If you live in Indiana, Illinois, and Wisconsin, the Seventh Circuit’s view of the Brunner test applies to you.

(To learn more about discharging student loans in bankruptcy and the Brunner test, visit our Student Loans and Bankruptcy topic area.)

The Brunner Test

In most states, student loan borrowers must prove undue hardship by meeting all three prongs on the Brunner test. These three elements are:

Cannot maintain a minimal standard of living. If forced to repay the student loan, the borrower cannot maintain, based on current income and expenses, a minimal standard of living for his or her family. If you have federal student loans, the court will consider your eligibility for repayment plans —which are quite generous for low-income borrowers—in calculating the true cost of repayment. (For more information on federal loan repayment plan, see the articles in our Options for Repaying Student Loans topic area.)

Borrowers of private student loans do not qualify for the federal repayment programs, which means they have fewer repayment options and often have an easier time proving this element.

Situation will continue. This situation is likely to continue for most of the repayment period.

Good faith effort to repay. The borrower made a good faith effort to repay the loans. Again, for federal loan borrowers, the borrower’s use of available federal repayment plans is taken into account in assessing “good faith.” Private loan borrowers will have an easier time proving this element because they do not have access to generous repayment plans.

Recent Seventh Circuit Ruling on the Brunner Test

In a recent case, the Seventh Circuit Court of Appeals made it easier for some student loan debtors to meet the three elements of the Brunner test.

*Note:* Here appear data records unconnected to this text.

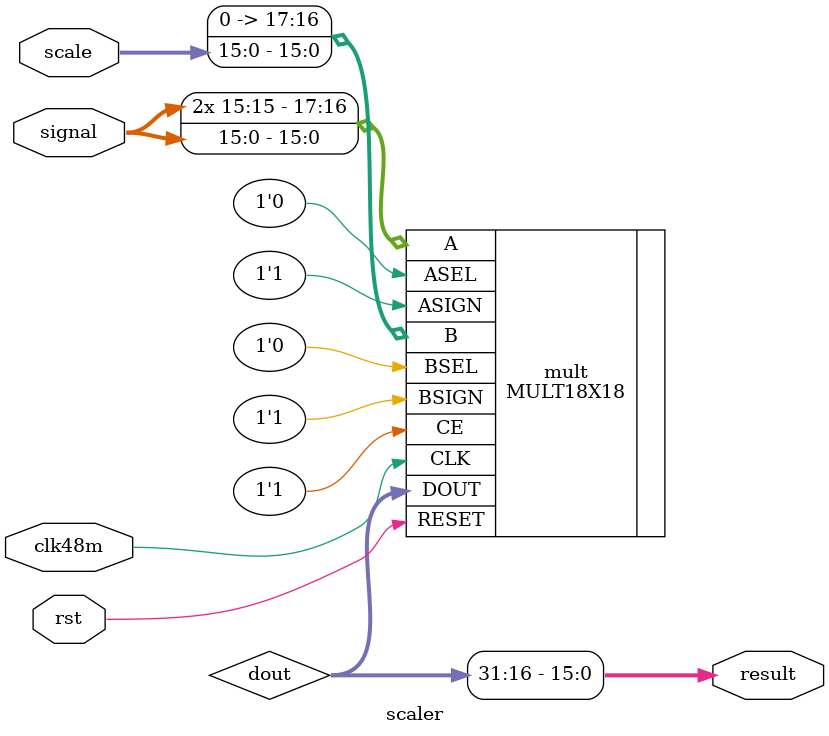
<source format=v>
module scaler(
	input clk48m,
	input rst,
	input [15:0] signal,
	input [15:0] scale,

	output [15:0] result
);

wire [35:0] dout;

MULT18X18 #(
	.MULT_RESET_MODE("ASYNC"),
	.OUT_REG(1'b1)
) mult (
	.DOUT(dout),
	.A({signal[15],signal[15],signal}),
	.B({2'b00,scale}),
	.ASEL(1'b0),
	.BSEL(1'b0),
	.ASIGN(1'b1),
	.BSIGN(1'b1),
	.CLK(clk48m),
	.CE(1'b1),
	.RESET(rst)
);

assign result = dout[31:16];

endmodule

</source>
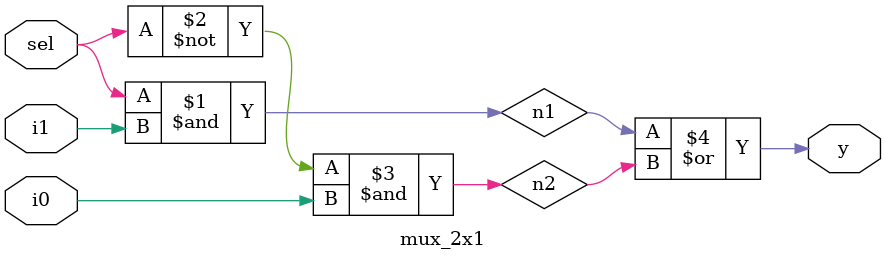
<source format=v>
module mux_2x1(i0, i1, sel, y);
input i0, i1, sel;
output y;

//y = sel&i1 | ~sel&i0
and g1(n1, sel, i1); //output of this gate: n1, inputs: sel, i1
and g2(n2, ~sel, i0);
or g3(y, n1, n2);
endmodule

</source>
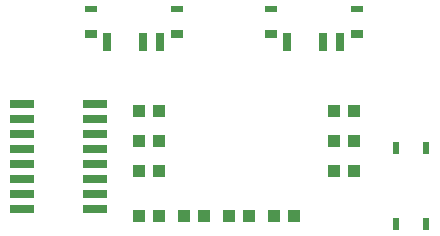
<source format=gbr>
G04 EAGLE Gerber RS-274X export*
G75*
%MOMM*%
%FSLAX34Y34*%
%LPD*%
%INSolderpaste Bottom*%
%IPPOS*%
%AMOC8*
5,1,8,0,0,1.08239X$1,22.5*%
G01*
%ADD10R,2.032000X0.660400*%
%ADD11R,0.600000X1.000000*%
%ADD12R,1.000000X1.100000*%
%ADD13R,0.700000X1.500000*%
%ADD14R,1.000000X0.600000*%
%ADD15R,1.000000X0.800000*%


D10*
X589534Y412750D03*
X528066Y412750D03*
X589534Y400050D03*
X589534Y387350D03*
X528066Y400050D03*
X528066Y387350D03*
X589534Y374650D03*
X528066Y374650D03*
X589534Y361950D03*
X528066Y361950D03*
X589534Y349250D03*
X589534Y336550D03*
X528066Y349250D03*
X528066Y336550D03*
X589534Y323850D03*
X528066Y323850D03*
D11*
X869950Y310500D03*
X844550Y310500D03*
X844550Y375300D03*
X869950Y375300D03*
D12*
X643500Y317500D03*
X626500Y317500D03*
X740800Y317500D03*
X757800Y317500D03*
X719700Y317500D03*
X702700Y317500D03*
X808600Y355600D03*
X791600Y355600D03*
X643500Y406400D03*
X626500Y406400D03*
X643500Y381000D03*
X626500Y381000D03*
X643500Y355600D03*
X626500Y355600D03*
X808600Y406400D03*
X791600Y406400D03*
X808600Y381000D03*
X791600Y381000D03*
X681600Y317500D03*
X664600Y317500D03*
D13*
X797200Y465100D03*
X782200Y465100D03*
X752200Y465100D03*
D14*
X811200Y492600D03*
D15*
X811200Y471600D03*
D14*
X738200Y492600D03*
D15*
X738200Y471600D03*
D13*
X644800Y465100D03*
X629800Y465100D03*
X599800Y465100D03*
D14*
X658800Y492600D03*
D15*
X658800Y471600D03*
D14*
X585800Y492600D03*
D15*
X585800Y471600D03*
M02*

</source>
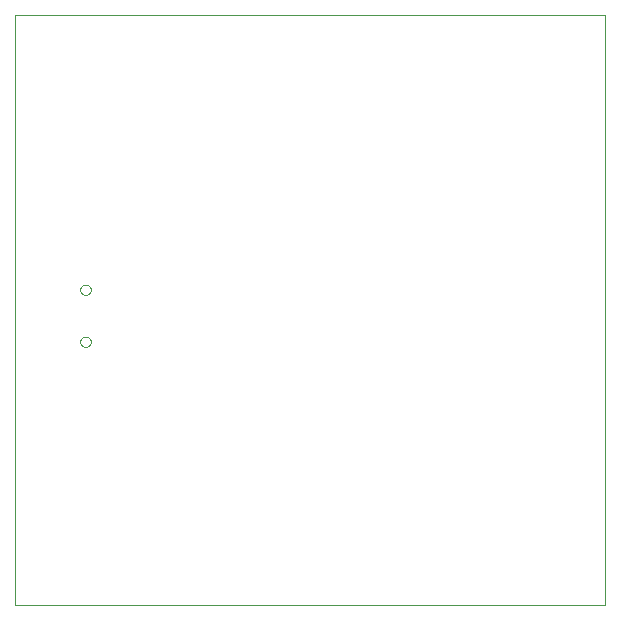
<source format=gbp>
G75*
G70*
%OFA0B0*%
%FSLAX24Y24*%
%IPPOS*%
%LPD*%
%AMOC8*
5,1,8,0,0,1.08239X$1,22.5*
%
%ADD10C,0.0000*%
D10*
X000500Y000107D02*
X000500Y019792D01*
X020185Y019792D01*
X020185Y000107D01*
X000500Y000107D01*
X002681Y008886D02*
X002683Y008912D01*
X002689Y008938D01*
X002699Y008963D01*
X002712Y008986D01*
X002728Y009006D01*
X002748Y009024D01*
X002770Y009039D01*
X002793Y009051D01*
X002819Y009059D01*
X002845Y009063D01*
X002871Y009063D01*
X002897Y009059D01*
X002923Y009051D01*
X002947Y009039D01*
X002968Y009024D01*
X002988Y009006D01*
X003004Y008986D01*
X003017Y008963D01*
X003027Y008938D01*
X003033Y008912D01*
X003035Y008886D01*
X003033Y008860D01*
X003027Y008834D01*
X003017Y008809D01*
X003004Y008786D01*
X002988Y008766D01*
X002968Y008748D01*
X002946Y008733D01*
X002923Y008721D01*
X002897Y008713D01*
X002871Y008709D01*
X002845Y008709D01*
X002819Y008713D01*
X002793Y008721D01*
X002769Y008733D01*
X002748Y008748D01*
X002728Y008766D01*
X002712Y008786D01*
X002699Y008809D01*
X002689Y008834D01*
X002683Y008860D01*
X002681Y008886D01*
X002681Y010619D02*
X002683Y010645D01*
X002689Y010671D01*
X002699Y010696D01*
X002712Y010719D01*
X002728Y010739D01*
X002748Y010757D01*
X002770Y010772D01*
X002793Y010784D01*
X002819Y010792D01*
X002845Y010796D01*
X002871Y010796D01*
X002897Y010792D01*
X002923Y010784D01*
X002947Y010772D01*
X002968Y010757D01*
X002988Y010739D01*
X003004Y010719D01*
X003017Y010696D01*
X003027Y010671D01*
X003033Y010645D01*
X003035Y010619D01*
X003033Y010593D01*
X003027Y010567D01*
X003017Y010542D01*
X003004Y010519D01*
X002988Y010499D01*
X002968Y010481D01*
X002946Y010466D01*
X002923Y010454D01*
X002897Y010446D01*
X002871Y010442D01*
X002845Y010442D01*
X002819Y010446D01*
X002793Y010454D01*
X002769Y010466D01*
X002748Y010481D01*
X002728Y010499D01*
X002712Y010519D01*
X002699Y010542D01*
X002689Y010567D01*
X002683Y010593D01*
X002681Y010619D01*
M02*

</source>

In that case, Krieger v. Educational Credit Management Corp., 713 F.3d 882 (7th Cir. 2013), the court considered whether a 53-year-old woman with a paralegal certificate could discharge $25,000 in student loans. Ms. Krieger lived in a rural area with her 75-year-old mother. Her only income was government assistance and she had applied for 200 jobs over ten years without success.

The bankruptcy trial court found that Ms. Krieger had made a good faith effort to repay her loans, even though she had not applied for a federal repayment plan. Under such a repayment plan, her payments would have been zero and her loan discharged after 25 years.

New Thinking on Good Faith?

This case is notable because of the Seventh Circuit’s conclusion that a failure to use an available federal student loan repayment plan does not necessarily mean the debtor fails the good faith element of the Brunner test. In this particular case, the court found Ms. Krieger’s age and lack of success in the job market over a decade to be very important in demonstrating undue hardship.

What Does This Mean for You?

If you live in Indiana, Illinois, or Wisconsin and otherwise meet the elements of the Brunner test, you may be able to wipe out your student loans in bankruptcy even if you have not applied for one of the federal student loan repayment plans. Of course, meeting the other prongs of the test can still be very difficult. Consult with a competent local bankruptcy attorney for an evaluation of your chances.